Dr. Ted Morton from the University of Calgary did a tremendous paper on the constitutionality of Bill C-68. The government does not have a leg on which to stand. The Supreme Court does not have a leg on which to stand. To that end, the FSIN native group from Saskatchewan is challenging it. Eight provinces, three territories, everybody, is going to challenge this thing or not support it. This is a law to which nobody will adhere.
The justice minister said on March 21:
The criminal law is a blunt tool; it is only effective if it is applied consistently and if it reflects true social consensus on an issue.
That statement flies in the face of everything that is happening today. When he stood in the House this morning, why did he not say that what he said the other day and what he was saying today totally contradicted each other. He does not know from where he is coming. He is trying to get a political answer to a policy situation that has no merit.

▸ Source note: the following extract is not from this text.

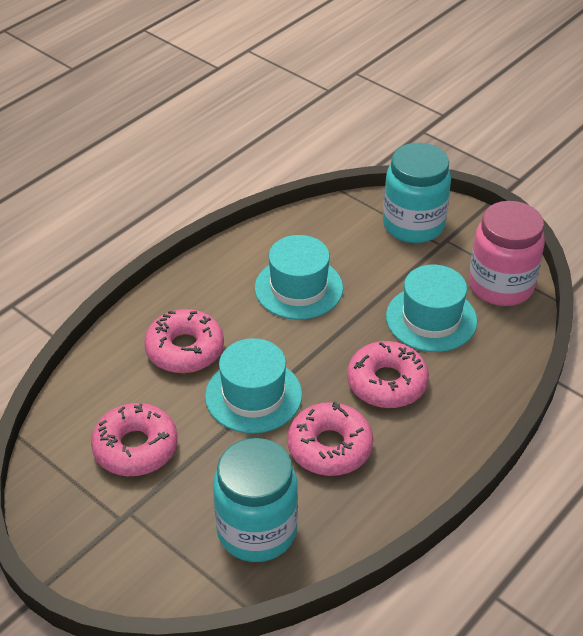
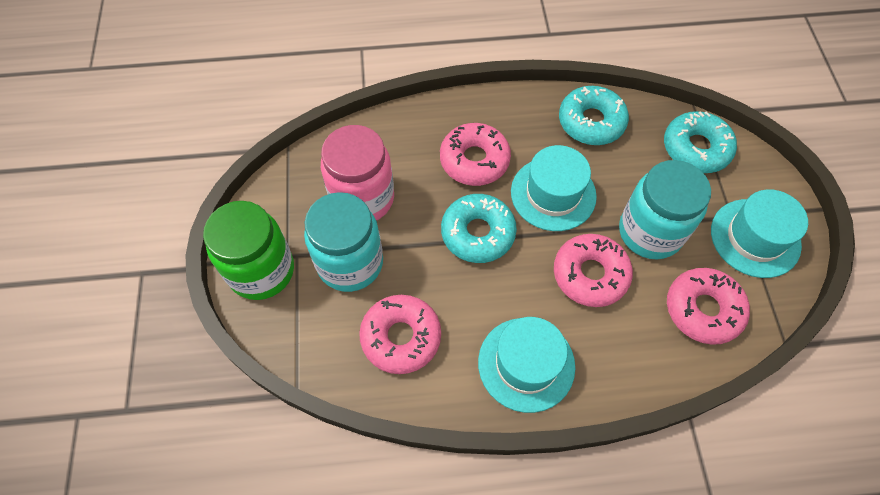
green jar: 0 -> 1
turquoise donut: 0 -> 3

I invite Liberal backbenchers to stand up tonight and vote against this money. They should not hide. They should not absent themselves from the vote because their folks at home will know. The whip told Liberal members why they should vote for it. She said:
I think that when Canadians elect a Liberal government, they expect us to fulfill the policies on which we ran, and that means that those people who ran on those policies and supported the gun registry in two elections are expected to support it.
A lot of those Liberals were elected in spite of the gun registry. Some of them were darn close, 50 votes and so on like that. This is the issue that will drive that wedge. Thankfully, folks out there are waking up and they will demand accountability on their folks here tonight. If it brings down the government, because the Prime Minister decides it is a confidence motion, then so be it. The public does not have confidence in this issue. They may have supported it at a cost of $2 million, maybe even $100 million, but at $1 billion and climbing, there is no support for this.

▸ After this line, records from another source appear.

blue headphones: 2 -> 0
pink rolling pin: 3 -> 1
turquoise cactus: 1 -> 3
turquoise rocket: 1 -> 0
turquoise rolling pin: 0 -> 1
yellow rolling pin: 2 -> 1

There is no public safety because a piece of paper beside my firearm does not make it safe. The illicit trade of guns has gone sky high, and the police do not have the resources to catch up to it.
Editorials are popping up all across the country saying that this registry should be scrapped, that it is not worth saving. The Australians are a couple of years ahead of us on this. Here are the first year's results in Australia: homicides are up 3.2%; assaults are up 8.6%; and armed robberies are up 44%. In Victoria alone, homicides with firearms are now up 300%.
We had a handgun registry. We had a long gun registry during the wars and during uprisings. In 1950 the justice minister of the day, Stuart Garson, told Parliament that 45,000 handguns originally registered in 1939 could not be found. They were lost. I happen to have a couple of those now. I am standing here as a criminal because some bureaucrat somewhere lost my registration from years ago. If I go to re-register these guns, I will be told I am a criminal just because someone messed up on the paperwork on guns that I owned. I am ready to fight that one all the way.
While the ownership of ordinary rifles and shotguns continue to remain completely unregistered following World War II, homicide rates and suicide rates in the forties, fifties and sixties were actually lower than they are today.
There we have it. This is a totally failed program. The minister stands over there and he will never release the numbers. Even the other day he was asked and he said that he could not release them, but he did release them. His deputy minister released them in the Senate.
When the Auditor General says that Parliament has been left out and totally misled, this again reinforces it. The government will tell the Senate committee but it will not tell us in the House.